Georgia’s Secretary of State Brad Raffensperger (R), the official who oversees the state’s voting procedures, said he plans on giving three proposals to lawmakers when they return to the General Assembly in January.

“[The proposals] include forcing large counties to open more early-voting locations (in an attempt to reduce the hours-long lines some voters waited in) … lowering the threshold candidates must achieve to avoid a runoff from 50 percent to 45 percent; and instituting a ranked-choice instant-runoff system that would not require voters to come back to the polls again after the general election,” The New York Times reported.

To be clear, it’s unclear whether these changes would’ve helped Walker win. But they stand in contrast to the changes state Republicans made to voting laws following their failed January 2021 Senate runoff ambitions.

The changes after that time severely restricted the types of people eligible to receive an absentee ballot.
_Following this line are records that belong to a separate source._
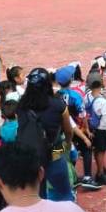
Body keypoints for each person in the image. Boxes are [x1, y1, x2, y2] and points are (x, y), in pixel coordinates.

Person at [17, 68, 74, 202]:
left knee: (37, 197)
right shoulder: (58, 105)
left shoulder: (21, 106)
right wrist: (67, 144)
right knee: (64, 193)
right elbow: (68, 131)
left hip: (30, 155)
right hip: (55, 152)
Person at [82, 76, 106, 189]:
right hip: (101, 129)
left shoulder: (86, 97)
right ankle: (100, 174)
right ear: (100, 86)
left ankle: (101, 168)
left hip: (90, 127)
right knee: (101, 151)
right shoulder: (102, 101)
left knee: (96, 150)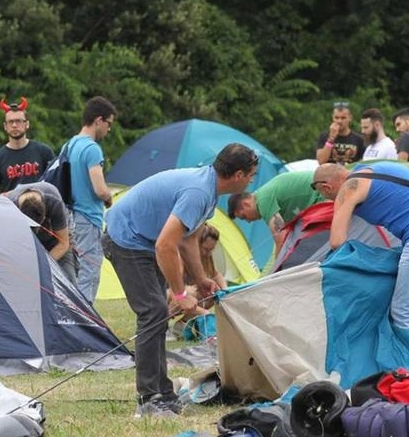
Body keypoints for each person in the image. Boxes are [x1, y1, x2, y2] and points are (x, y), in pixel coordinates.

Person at [102, 143, 258, 417]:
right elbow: (165, 245)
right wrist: (181, 294)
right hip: (126, 238)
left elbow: (187, 240)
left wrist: (201, 279)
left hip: (144, 239)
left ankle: (164, 393)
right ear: (237, 175)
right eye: (251, 175)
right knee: (153, 312)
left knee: (158, 313)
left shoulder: (209, 190)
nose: (251, 181)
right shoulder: (198, 192)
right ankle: (149, 399)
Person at [312, 161, 409, 345]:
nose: (325, 198)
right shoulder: (378, 168)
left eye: (322, 194)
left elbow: (336, 241)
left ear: (326, 186)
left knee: (404, 310)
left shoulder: (349, 187)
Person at [68, 96, 117, 302]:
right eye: (108, 124)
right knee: (89, 272)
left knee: (75, 271)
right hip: (88, 218)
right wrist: (108, 198)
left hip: (71, 217)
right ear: (98, 120)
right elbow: (99, 189)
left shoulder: (71, 144)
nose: (108, 129)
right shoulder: (91, 149)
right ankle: (84, 324)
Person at [228, 170, 326, 252]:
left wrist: (278, 272)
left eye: (243, 217)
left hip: (322, 193)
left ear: (246, 204)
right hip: (322, 189)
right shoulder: (264, 197)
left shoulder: (263, 201)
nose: (248, 221)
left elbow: (281, 240)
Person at [6, 181, 76, 282]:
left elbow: (63, 244)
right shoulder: (9, 207)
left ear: (44, 217)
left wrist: (43, 264)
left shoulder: (54, 202)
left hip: (57, 241)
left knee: (68, 278)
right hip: (25, 245)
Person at [0, 97, 55, 194]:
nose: (14, 125)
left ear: (27, 124)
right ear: (5, 126)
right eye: (10, 122)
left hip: (41, 207)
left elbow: (56, 184)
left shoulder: (44, 152)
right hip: (11, 208)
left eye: (18, 121)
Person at [167, 224, 228, 328]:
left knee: (213, 291)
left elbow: (216, 274)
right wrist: (205, 312)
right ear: (195, 245)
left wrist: (226, 291)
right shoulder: (180, 258)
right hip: (170, 295)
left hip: (184, 297)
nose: (209, 254)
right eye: (206, 249)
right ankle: (162, 324)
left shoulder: (206, 257)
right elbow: (175, 293)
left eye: (212, 250)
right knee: (191, 292)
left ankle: (181, 325)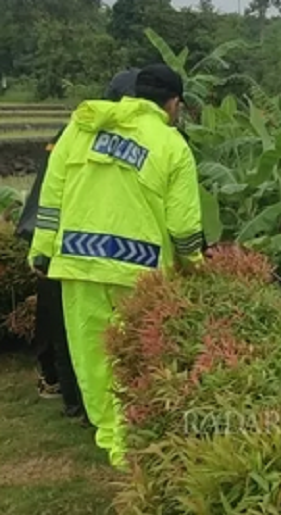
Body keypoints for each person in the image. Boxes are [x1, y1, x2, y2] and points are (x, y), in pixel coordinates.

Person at [27, 63, 204, 469]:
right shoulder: (171, 144)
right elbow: (183, 225)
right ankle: (135, 441)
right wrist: (194, 266)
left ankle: (112, 442)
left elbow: (51, 196)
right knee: (139, 357)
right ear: (173, 103)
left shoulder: (82, 127)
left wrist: (42, 249)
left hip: (77, 263)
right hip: (139, 274)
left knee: (93, 357)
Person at [16, 69, 139, 421]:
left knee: (67, 326)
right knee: (67, 327)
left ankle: (74, 398)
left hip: (62, 240)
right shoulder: (82, 134)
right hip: (64, 240)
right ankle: (72, 396)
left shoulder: (82, 131)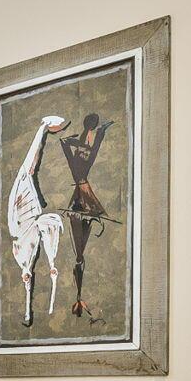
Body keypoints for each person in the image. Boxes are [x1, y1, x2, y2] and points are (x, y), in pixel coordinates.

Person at [57, 112, 120, 319]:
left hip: (81, 184)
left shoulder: (87, 140)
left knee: (80, 239)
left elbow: (92, 144)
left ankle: (79, 291)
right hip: (81, 185)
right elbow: (82, 149)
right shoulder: (82, 141)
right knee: (79, 241)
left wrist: (100, 131)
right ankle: (78, 293)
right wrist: (73, 143)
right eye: (92, 125)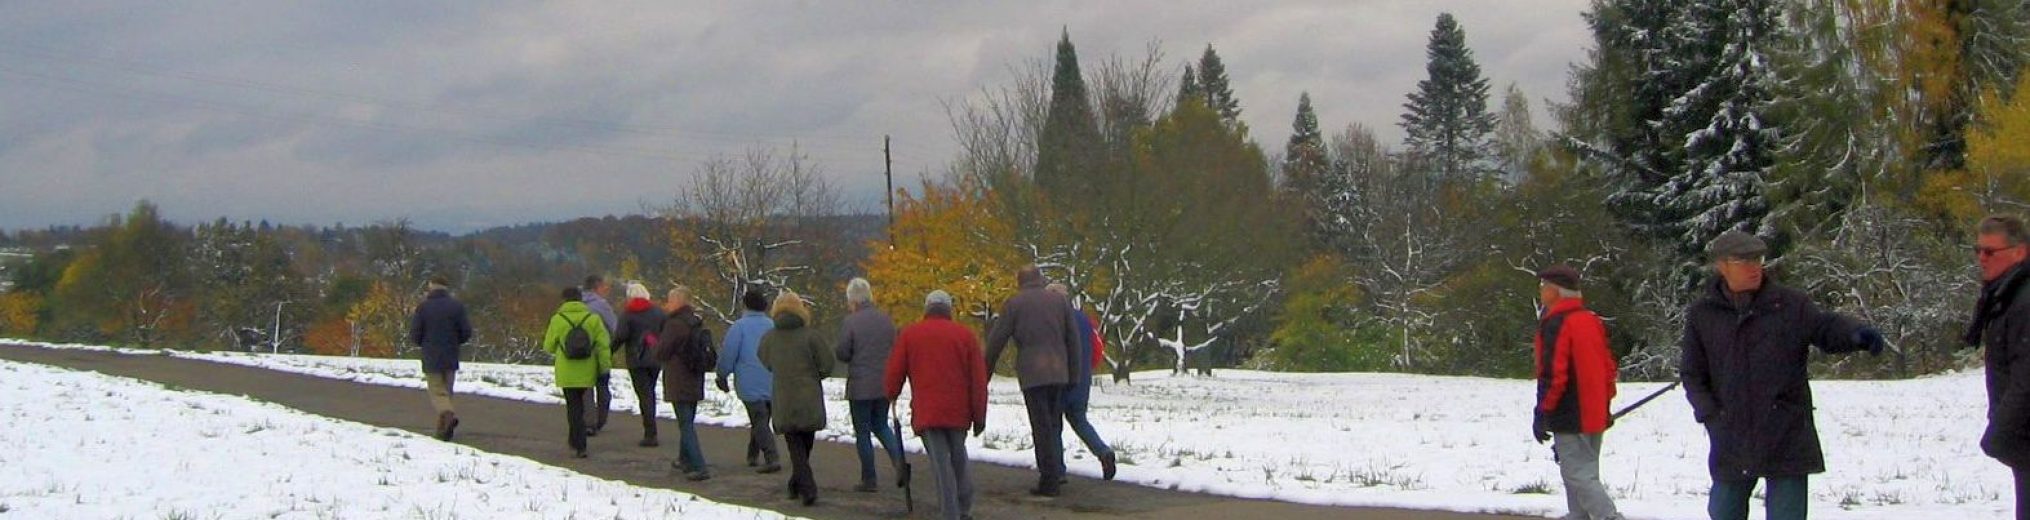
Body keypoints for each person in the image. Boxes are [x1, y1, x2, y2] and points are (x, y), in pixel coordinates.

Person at [1681, 229, 1886, 520]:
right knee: (1724, 511)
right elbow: (1692, 374)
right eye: (1744, 261)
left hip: (1785, 430)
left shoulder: (1790, 304)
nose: (1755, 267)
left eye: (1758, 259)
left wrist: (1855, 333)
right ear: (1722, 265)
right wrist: (1712, 415)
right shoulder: (1703, 314)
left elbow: (1824, 327)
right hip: (1731, 435)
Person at [1528, 265, 1622, 520]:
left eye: (1543, 287)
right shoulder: (1590, 320)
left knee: (1578, 474)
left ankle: (1609, 517)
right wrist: (1605, 405)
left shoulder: (1555, 323)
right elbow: (1608, 368)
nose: (1541, 292)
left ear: (1555, 291)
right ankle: (1578, 515)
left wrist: (1543, 412)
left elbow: (1553, 375)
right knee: (1583, 471)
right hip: (1594, 411)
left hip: (1571, 411)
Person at [886, 290, 989, 520]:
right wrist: (979, 415)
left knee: (941, 463)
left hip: (928, 409)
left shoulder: (910, 334)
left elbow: (895, 371)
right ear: (948, 309)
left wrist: (891, 393)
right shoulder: (965, 336)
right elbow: (978, 379)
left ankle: (949, 512)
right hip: (959, 411)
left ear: (927, 308)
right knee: (959, 456)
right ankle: (964, 508)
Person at [984, 265, 1082, 497]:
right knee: (1053, 423)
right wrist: (1074, 375)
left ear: (1020, 281)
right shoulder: (1059, 302)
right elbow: (1073, 340)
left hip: (1032, 373)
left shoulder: (1014, 304)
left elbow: (996, 342)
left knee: (1041, 426)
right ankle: (1056, 470)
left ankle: (1049, 479)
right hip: (1059, 371)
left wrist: (984, 373)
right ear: (1040, 279)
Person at [1967, 215, 2030, 519]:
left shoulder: (2023, 301)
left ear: (2019, 252)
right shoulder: (2005, 294)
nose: (1981, 258)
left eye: (1990, 252)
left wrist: (2001, 433)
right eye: (1978, 250)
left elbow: (2026, 378)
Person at [758, 290, 836, 506]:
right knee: (805, 442)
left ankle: (797, 483)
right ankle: (807, 487)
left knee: (795, 443)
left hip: (784, 396)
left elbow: (764, 360)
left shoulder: (769, 338)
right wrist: (815, 375)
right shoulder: (811, 336)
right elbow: (828, 363)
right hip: (809, 394)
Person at [835, 277, 905, 492]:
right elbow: (895, 349)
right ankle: (899, 462)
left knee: (863, 432)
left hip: (860, 386)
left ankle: (869, 478)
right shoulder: (886, 320)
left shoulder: (851, 322)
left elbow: (843, 352)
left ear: (853, 300)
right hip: (883, 384)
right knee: (881, 425)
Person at [1045, 282, 1116, 481]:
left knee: (1053, 425)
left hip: (1059, 379)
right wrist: (1086, 370)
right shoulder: (1085, 319)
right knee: (1079, 420)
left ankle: (1058, 472)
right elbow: (1097, 350)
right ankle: (1103, 451)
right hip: (1082, 380)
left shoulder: (1054, 319)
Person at [543, 286, 613, 458]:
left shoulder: (558, 319)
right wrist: (605, 367)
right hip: (587, 369)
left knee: (572, 406)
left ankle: (577, 442)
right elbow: (603, 346)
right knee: (582, 404)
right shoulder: (593, 319)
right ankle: (578, 441)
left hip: (566, 371)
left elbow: (548, 346)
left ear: (564, 300)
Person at [718, 289, 782, 473]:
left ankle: (772, 457)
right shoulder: (773, 326)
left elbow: (729, 354)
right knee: (761, 418)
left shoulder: (739, 327)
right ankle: (752, 454)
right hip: (771, 380)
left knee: (759, 419)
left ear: (745, 305)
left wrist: (722, 375)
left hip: (749, 381)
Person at [654, 285, 713, 481]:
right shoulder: (696, 322)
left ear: (678, 301)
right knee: (687, 419)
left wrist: (652, 343)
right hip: (695, 376)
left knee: (685, 423)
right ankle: (684, 458)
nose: (667, 305)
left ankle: (698, 464)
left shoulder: (674, 325)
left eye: (670, 300)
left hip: (678, 377)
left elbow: (662, 352)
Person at [407, 276, 472, 441]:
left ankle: (447, 417)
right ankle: (442, 430)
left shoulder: (423, 308)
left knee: (437, 393)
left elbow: (415, 334)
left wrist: (423, 343)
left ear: (431, 287)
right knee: (447, 392)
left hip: (431, 355)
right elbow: (466, 332)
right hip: (451, 354)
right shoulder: (457, 307)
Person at [611, 282, 666, 447]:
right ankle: (651, 430)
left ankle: (650, 433)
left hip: (636, 360)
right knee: (650, 392)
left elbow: (620, 336)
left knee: (644, 395)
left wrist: (608, 352)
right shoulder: (658, 312)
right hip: (656, 358)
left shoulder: (627, 314)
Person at [581, 275, 619, 436]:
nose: (606, 290)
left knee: (585, 388)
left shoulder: (576, 304)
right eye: (604, 286)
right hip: (599, 352)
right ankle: (600, 420)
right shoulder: (601, 305)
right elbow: (615, 327)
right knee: (602, 386)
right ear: (596, 287)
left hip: (580, 352)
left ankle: (588, 421)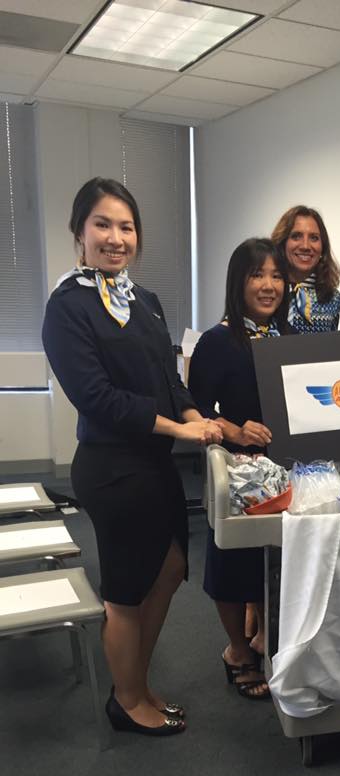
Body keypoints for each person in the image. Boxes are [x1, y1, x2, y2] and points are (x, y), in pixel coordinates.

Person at [42, 177, 222, 736]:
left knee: (169, 569)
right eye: (102, 224)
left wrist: (194, 416)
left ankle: (138, 682)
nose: (116, 238)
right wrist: (178, 428)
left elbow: (170, 377)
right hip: (112, 467)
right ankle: (126, 701)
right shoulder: (67, 306)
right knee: (125, 590)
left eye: (126, 226)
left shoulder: (143, 301)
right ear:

While 24 percent of the January 2021 vote came via mail-in absentee ballots, the rule changes resulted in 5 percent of mail-in votes coming in for the January 2022 runoff.

Republicans also lowered the number of in-person early voting days to five (though the rule change allowed counties to add extra days.) The Times found that 28 of Georgia’s 159 counties opted to add extra in-person early voting days — 17 of the counties that did largely backed Warnock while 11 backed his challenger.

Before the recent run-off election, Raffensperger also tried to enforce a state law forbidding in-person early voting on the Saturday after Thanksgiving. However, Warnock successfully sued to prevent the law from going into effect.

Overall, the changes may have “backfired,” Republicans told The Times, actually encouraging Democratic voters to come out in greater numbers.

While Republicans point to the large turnout of runoff voters as “proof” that their changes didn’t discourage voting, Warnock’s campaign criticized the changes, saying that such restrictions shouldn’t make it harder for people to vote in the first place.